#### [Что нужно сделать]
В каком номере альманаха «Артикль» размещено интервью профессора Бенни Морица газете «Ха-Арец», судя по тексту упражнения?

С удовольствием читаю литературный альманах «Артикль» русскоязычных литераторов Тель-Авива. В нем появляются весьма любопытные материалы, которые позволяют взглянуть на те или иные аспекты нашего бренного бытия с совершенно неожиданной стороны. Интервью профессора Бенни Морица газете «Ха-Арец», размещенное в двадцать втором номере журнала, повергло меня в печальные раздумья. Боюсь, уважаемый профессор превысил лимит экзистенциальных ошибок в своих рассуждениях. «Ха-Арец» — уважаемое издание, на мой взгляд. Поэтому столь типичная в своих вопиющих заблуждениях система взглядов может оказать влияние на умонастроения общественности — уже оказала, причем давно, раз сам профессор Мориц стал ее жертвою.

Достоинство любого вступления — в его краткости. Полагаю, я сказал достаточно, и пора перейти к главному — моим замечаниям.

#### [Фрагмент данных]
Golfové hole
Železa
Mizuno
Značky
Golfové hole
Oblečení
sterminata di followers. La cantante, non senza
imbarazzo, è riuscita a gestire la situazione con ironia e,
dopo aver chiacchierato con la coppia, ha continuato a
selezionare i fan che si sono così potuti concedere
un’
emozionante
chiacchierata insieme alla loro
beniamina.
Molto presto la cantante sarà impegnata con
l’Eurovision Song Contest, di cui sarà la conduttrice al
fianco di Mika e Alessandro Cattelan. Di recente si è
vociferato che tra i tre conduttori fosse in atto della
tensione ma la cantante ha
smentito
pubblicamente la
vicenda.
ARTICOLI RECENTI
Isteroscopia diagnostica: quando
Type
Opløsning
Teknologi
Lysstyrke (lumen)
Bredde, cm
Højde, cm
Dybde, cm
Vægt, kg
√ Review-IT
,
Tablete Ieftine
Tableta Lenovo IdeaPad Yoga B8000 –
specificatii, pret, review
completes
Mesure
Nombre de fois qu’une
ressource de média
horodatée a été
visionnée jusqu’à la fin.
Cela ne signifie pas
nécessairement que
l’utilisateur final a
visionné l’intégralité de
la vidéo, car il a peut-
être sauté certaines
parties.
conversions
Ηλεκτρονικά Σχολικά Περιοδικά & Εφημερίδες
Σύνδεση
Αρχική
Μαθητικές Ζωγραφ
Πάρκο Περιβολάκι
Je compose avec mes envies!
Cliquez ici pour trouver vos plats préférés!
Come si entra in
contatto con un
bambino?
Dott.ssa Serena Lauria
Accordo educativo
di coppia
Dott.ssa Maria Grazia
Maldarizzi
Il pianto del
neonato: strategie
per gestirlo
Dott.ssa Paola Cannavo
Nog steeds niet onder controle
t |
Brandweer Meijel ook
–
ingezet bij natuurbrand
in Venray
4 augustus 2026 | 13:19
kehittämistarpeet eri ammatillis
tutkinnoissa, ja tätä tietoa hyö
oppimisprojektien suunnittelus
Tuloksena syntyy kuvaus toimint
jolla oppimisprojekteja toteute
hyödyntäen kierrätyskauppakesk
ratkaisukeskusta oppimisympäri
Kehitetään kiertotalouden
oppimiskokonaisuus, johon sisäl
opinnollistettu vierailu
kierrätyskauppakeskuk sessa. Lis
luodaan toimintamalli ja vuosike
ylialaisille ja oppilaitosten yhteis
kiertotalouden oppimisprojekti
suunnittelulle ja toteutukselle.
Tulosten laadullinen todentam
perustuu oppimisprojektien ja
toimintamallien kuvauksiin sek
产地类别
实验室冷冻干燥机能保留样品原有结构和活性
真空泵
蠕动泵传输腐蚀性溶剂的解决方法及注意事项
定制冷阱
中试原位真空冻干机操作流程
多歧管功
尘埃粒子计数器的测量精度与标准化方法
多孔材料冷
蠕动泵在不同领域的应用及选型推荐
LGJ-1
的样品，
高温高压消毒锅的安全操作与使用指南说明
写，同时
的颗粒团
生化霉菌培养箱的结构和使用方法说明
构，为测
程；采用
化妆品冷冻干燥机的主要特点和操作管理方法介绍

#### [Результат задания]
В двадцать втором номере.